Although the book is more about vouchers than about charter schools and other public choice options, Revolution holds important lessons for reformers on all sides of the choice debate. First, understanding substantive versus cosmetic changes in schooling is essential. The point of school reform is to improve teaching and learning. Governance and other arrangements are only a means to that end. If school districts' only response to competition is advertising or small programmatic changes rather than real improvements, then a competitive strategy is not working.

Second, the debate about creating an education marketplace with greater choice will intensify. It's essential that reformers not lose sight of the key principles of public education: equal access for all students and public accountability for results. Because politically derived rules will continue to govern the education marketplace, greater choice can be married to these principles.

Finally, reformers must heed the central lesson of Revolution and ensure that incentives and support for a vigorous education marketplace exist. This means, among other changes, passing robust charter school laws in every state, ensuring greater equity and adequacy in per-pupil spending, reforming teacher certification requirements to expand the talent pool, and creating greater autonomy and flexibility for school districts within a results-oriented context. As the fulcrum in the education debate, New Democrats are uniquely positioned to achieve these reforms.

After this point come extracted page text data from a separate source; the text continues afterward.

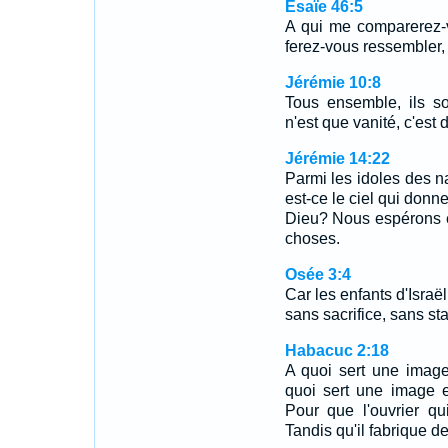
Ésaïe 46:5
A qui me comparerez-v
ferez-vous ressembler
Jérémie 10:8
Tous ensemble, ils so
n'est que vanité, c'est 
Jérémie 14:22
Parmi les idoles des na
est-ce le ciel qui donne
Dieu? Nous espérons en 
choses.
Osée 3:4
Car les enfants d'Israë
sans sacrifice, sans st
Habacuc 2:18
A quoi sert une image 
quoi sert une image 
Pour que l'ouvrier qu
Tandis qu'il fabrique d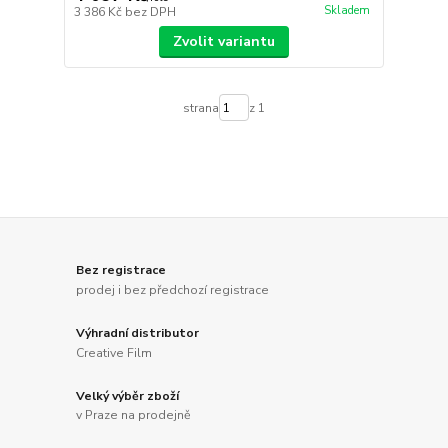
Skladem
3 386 Kč
bez DPH
Zvolit variantu
strana
z 1
Bez registrace
prodej i bez předchozí registrace
Výhradní distributor
Creative Film
Velký výběr zboží
v Praze na prodejně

Hess observes: "Unleashing competition requires harnessing individual self-interest, lashing it to clear outcome goals, creating a marketplace characterized by substantial competition, and giving individuals the tools necessary to act in their own behalf." Because of politics and economics, voucher programs will continue to be marginal. Charter schools and other reforms are more likely to create the circumstances Hess describes and truly unleash a revolution in American education.

Andrew J. Rotherham is director of the 21st Century Schools Project at the Progressive Policy Institute.